WHAT THE EXERCISE ASKS – Find every line below that contains the word "рублей" and copy it out.
----- PROVIDED INFORMATION
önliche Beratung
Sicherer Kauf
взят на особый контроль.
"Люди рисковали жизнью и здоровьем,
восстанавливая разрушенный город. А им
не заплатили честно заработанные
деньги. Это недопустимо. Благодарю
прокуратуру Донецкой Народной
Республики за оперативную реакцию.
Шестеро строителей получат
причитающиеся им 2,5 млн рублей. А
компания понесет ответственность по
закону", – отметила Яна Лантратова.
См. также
----------
----- PROVIDED INFORMATION
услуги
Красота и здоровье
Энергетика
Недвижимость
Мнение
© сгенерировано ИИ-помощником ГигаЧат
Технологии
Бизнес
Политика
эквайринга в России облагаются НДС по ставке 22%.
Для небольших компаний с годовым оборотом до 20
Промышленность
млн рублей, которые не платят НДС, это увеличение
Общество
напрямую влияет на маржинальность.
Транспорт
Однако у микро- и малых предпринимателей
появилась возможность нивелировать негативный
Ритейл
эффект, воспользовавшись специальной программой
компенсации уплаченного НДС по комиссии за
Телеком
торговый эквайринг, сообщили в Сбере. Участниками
----------
RESULT OF THIS TASK –
причитающиеся им 2,5 млн рублей. А
млн рублей, которые не платят НДС, это увеличение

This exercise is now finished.